[Opening Dataset section]
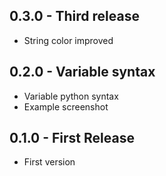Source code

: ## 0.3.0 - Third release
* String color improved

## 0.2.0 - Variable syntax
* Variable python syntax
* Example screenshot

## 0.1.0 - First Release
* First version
[Closing Dataset section]
[Opening Dataset section]
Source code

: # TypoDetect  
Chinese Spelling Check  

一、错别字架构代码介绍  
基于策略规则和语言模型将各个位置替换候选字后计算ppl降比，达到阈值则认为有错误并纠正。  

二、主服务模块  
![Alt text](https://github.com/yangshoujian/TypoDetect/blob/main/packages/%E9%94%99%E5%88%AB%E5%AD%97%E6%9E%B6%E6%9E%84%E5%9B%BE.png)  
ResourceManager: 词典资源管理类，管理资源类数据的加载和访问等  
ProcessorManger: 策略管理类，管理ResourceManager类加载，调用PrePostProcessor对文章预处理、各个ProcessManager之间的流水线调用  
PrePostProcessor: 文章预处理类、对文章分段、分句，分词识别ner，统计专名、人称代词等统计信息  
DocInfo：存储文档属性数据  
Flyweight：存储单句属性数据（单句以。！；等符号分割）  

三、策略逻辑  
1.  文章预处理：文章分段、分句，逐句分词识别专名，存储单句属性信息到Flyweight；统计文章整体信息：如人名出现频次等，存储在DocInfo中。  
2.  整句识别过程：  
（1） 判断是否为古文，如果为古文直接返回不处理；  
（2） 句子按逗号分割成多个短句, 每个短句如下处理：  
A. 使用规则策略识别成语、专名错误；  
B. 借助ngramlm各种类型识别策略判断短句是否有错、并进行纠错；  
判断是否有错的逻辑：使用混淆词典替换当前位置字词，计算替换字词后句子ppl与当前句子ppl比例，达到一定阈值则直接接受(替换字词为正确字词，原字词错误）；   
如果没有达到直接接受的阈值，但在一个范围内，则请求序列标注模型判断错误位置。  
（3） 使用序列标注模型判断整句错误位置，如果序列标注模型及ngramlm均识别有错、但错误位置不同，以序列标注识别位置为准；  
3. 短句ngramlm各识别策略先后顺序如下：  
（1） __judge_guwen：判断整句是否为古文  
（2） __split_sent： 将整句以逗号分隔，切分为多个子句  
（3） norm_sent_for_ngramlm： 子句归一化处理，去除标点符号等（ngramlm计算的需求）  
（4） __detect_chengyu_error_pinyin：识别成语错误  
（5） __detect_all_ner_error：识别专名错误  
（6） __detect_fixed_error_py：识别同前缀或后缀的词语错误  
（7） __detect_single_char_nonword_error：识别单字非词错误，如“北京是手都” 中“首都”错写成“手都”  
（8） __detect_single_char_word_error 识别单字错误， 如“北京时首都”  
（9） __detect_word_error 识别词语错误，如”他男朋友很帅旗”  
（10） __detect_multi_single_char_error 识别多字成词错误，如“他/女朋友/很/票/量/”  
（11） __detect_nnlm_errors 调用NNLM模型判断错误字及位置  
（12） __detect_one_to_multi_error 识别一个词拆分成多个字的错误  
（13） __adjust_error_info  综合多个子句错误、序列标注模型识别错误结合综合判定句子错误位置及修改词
[Closing Dataset section]
**What needs to be done**
This task calls for each line of the material that contains "Variable".

**Your solution**
## 0.2.0 - Variable syntax
* Variable python syntax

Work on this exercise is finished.